Super-major ExxonMobil Corp., Irving, Texas, (NYSE: XOM) plans to acquire independent and U.S. gas-focused XTO Energy Inc., Fort Worth, Texas, (NYSE: XTO) in an all-stock transaction valued at $41 billion, giving ExxonMobil exposure to all key unconventional resource basins in the U.S.

ExxonMobil will pay 0.7098 share per XTO share, a 25% premium to XTO’s closing price of $41.49 on Dec. 11, in a tax-free transaction. The transaction value includes $10 billion of existing XTO debt.

XTO holds interests in the Barnett, Haynesville, Fayetteville, Woodford, Marcellus and Bakken shales, the San Juan region, South Texas and the Gulf Coast, offshore Gulf of Mexico and the North Sea. It reports a resource base of 45 trillion cu. ft. of gas. The company’s proved reserves are approximately 13.9 trillion cu. ft. equivalent. Production is 2.3 billion cu. ft. equivalent per day (80% gas).

ExxonMobil chairman and chief executive Rex W. Tillerson says, “XTO is a leading U.S. unconventional natural gas producer, with an outstanding resource base, strong technical expertise and highly skilled employees. XTO’s strengths, together with ExxonMobil’s advanced R&D and operational capabilities, global scale and financial capacity, should enable development of additional supplies of unconventional oil and gas resources, benefiting consumers in the U.S. and around the world.”
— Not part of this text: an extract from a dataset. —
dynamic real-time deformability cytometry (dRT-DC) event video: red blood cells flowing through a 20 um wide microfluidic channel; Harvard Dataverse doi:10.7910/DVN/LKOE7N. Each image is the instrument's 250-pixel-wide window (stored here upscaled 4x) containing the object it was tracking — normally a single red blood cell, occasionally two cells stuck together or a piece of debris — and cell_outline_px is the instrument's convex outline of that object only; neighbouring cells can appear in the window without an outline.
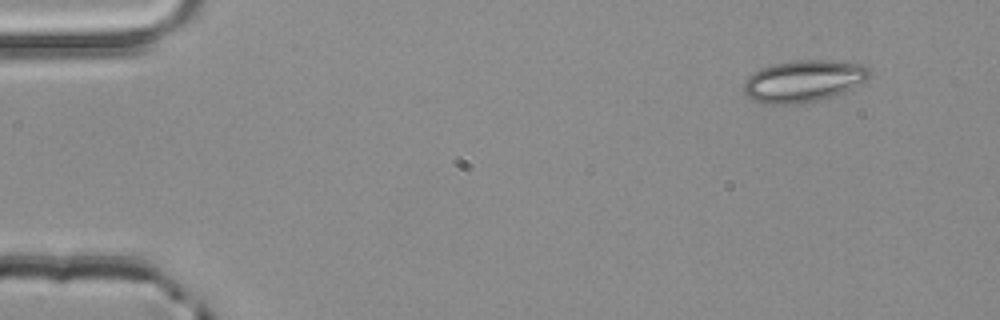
{"species": "common noctule bat (a hibernating species)", "species_latin": "Nyctalus noctula", "temperature_condition": "room temperature", "stored_images_in_passage": 3, "camera_frame_rate_fps": 3000, "um_per_image_px": 0.085, "animal": {"sex": "male", "body_mass_g": 20.4}, "frame": {"image": 1, "passage_image": 1, "time_ms": 0.0, "image_size_px": [1000, 320], "cell_outline_px": [[872, 76], [868, 80], [832, 96], [820, 100], [800, 104], [760, 104], [752, 100], [744, 92], [744, 80], [752, 72], [760, 68], [772, 64], [796, 60], [832, 60], [860, 64], [868, 68], [872, 72]], "centroid_in_image_um": [68.27, 6.89], "position_along_channel_um": 16.7, "area_um2": 30.98}}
Tillerson said the agreement is part of an ongoing, disciplined evaluation of timely investment opportunities to create value for shareholders, and to help meet long-term global energy demand.

ExxonMobil intends to establish a new upstream organization to manage global development and production of unconventional resources, enabling the rapid development and deployment of technologies and operating practices to increase production and maximize resource value. The new organization will be headquartered in XTO’s current offices in Fort Worth.

For the first nine months of 2009, ExxonMobil produced some 8.8 billion cu. ft. of gas per day, representing approximately 45% of total production. Pro forma, ExxonMobil will hold approximately 8 million unconventional acres, with approximately 60% outside of the U.S.

XTO chairman and founder Bob R. Simpson says, “XTO has a proven ability to profitably and consistently grow production and reserves in unconventional resources. As the world’s leading energy company, ExxonMobil will build on our success and open new opportunities for the development of natural gas and oil resources on a global basis.”

XTO was founded in 1986 and has about 3,000 employees.

J.P. Morgan Securities Inc. is financial advisor to ExxonMobil. Barclays Capital Inc. and Jefferies & Co. Inc. are financial advisors to XTO, and Barclays provided a fairness opinion.

Closing is expected in second-quarter 2010.

Stephen Richardson, analyst with Morgan Stanley & Co. Inc., values the deal at $2.91 per thousand cu. ft. (Mcf) on proved reserves and proved, probable and possible reserves of 45 trillion cu. ft. at $0.90 per Mcfe.

“While ExxonMobil’s bid for XTO holds positive valuation implications, we do not see the deal as a buy signal for the group,” Richardson says. “The approximate 25% premium highlights what we see as an approximate 25% average discount to fair value at the current forward curve (about $7 per Mcf long term), where the gas-levered E&Ps trade today. While we view this equity risk premium applied to the group as warranted considering risks to the forward curve, (this deal) shows that M&A remains a viable alternative for E&Ps looking to fill this gap between the equities and the commodity.”

He adds, “Thematically, we think the deal further validates the unconventional natural gas resource strategy employed by the U.S. independents over the past decade to the global integrated investor base. The deal likely accelerates the globalization of unconventional gas exploitation over the coming decade.”

Morgan Keegan Equity Research analyst Chris Pikul estimates the deal metrics at $2.80 per Mcfe using a year-end 2009 reserve forecast of 14.3 trillion cu. ft. equivalent, “a slight discount to our peer-group average of $3 per Mcfe.” He estimates 3P valuation at $0.70/Mcfe. “With XTO shares up only about 17% in 2009 prior to the deal, versus a peer-group average of about 50%, we’re not convinced this transaction appropriately compensates XTO shareholders for the company’s large low-risk resource potential of 45 trillion cu. ft. equivalent.”